2 Responses to “Undeceiving ourselves”

  1. Hello Sascha,

    I truly enjoyed reading your insights. I must admit that the sometimes narrow line between rationalizing and reasoning are puzzling for me. Many times I act (or speak) on impulse and feeling rather than taking the necessary time to weigh my actions or words on a the scale of reason. Although causing harm to others is possible by my method, I try to examine my point of view as I proceed to ensure that my audience we suffer no harm from my actions or words. If I fall short of my goal and unintentionally do harm, then there is no recourse but to rely on the understanding and wisdom of the injured party to point out exactly what I did or said that caused them discomfort or pain. Give and take is one sure method for learning. With practice and forethought even spontaneity can fall within the guidelines of good judgement and morally decent actions and deeds. Thank you for sharing your thoughts. Your words contain valuable nuggets of wisdom.

    Sincerely,

    Ron

  2. I am not sure, in responding to the article and to Ron’s comment, that is always possible or even desirable to ‘know’ that one is right or wrong especially in cases where others may not share the same set of morals that you do. The big morals aside like ‘thou shalt not kill, steal, lie etc.’ let us say you thought the Koran had good idea in the idea that being a friend meant sheltering a friend even if he had committed a crime (sinned) so as to give him an opportunity to hear you advice on how he should realize his own culpability, reform, hand himself in to the authorities etc. Just try that on friends whom you thought might be going off the rails a bit.

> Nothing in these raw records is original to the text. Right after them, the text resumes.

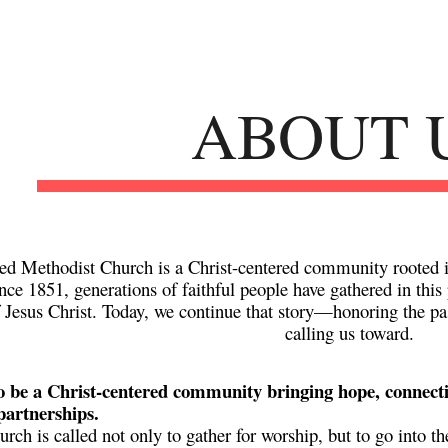
ip to main content
Skip to navigat
ABOUT 
ed Methodist Church is a Christ-centered community rooted i
ince
1851
, generations of faithful people have gathered in thi
f Jesus Christ. Today, we continue that story—honoring the pas
calling us toward.
o be a Christ-centered community bringing hope, connect
partnerships.
urch is called not only to gather for worship, but to go into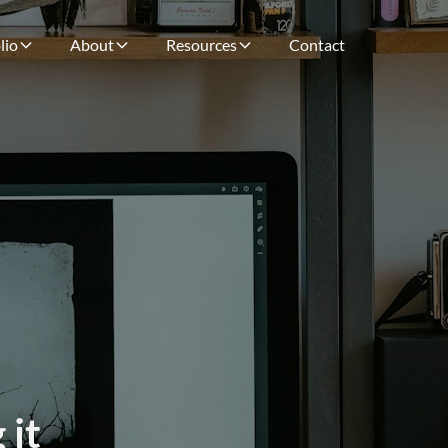
lio
About
Resources
Contact
 it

    I tend to think that in a post-modern social climate, it is exceedingly difficult to appeal to some common standard of moral authority. just as Sascha has pointed out, feelings often seem to get in the way and count more than actions undertaken or some preset or well thought out moral system.

    as such, i find myself talking at cross-purposes all the time. a very frustrating and perhaps finally futile process.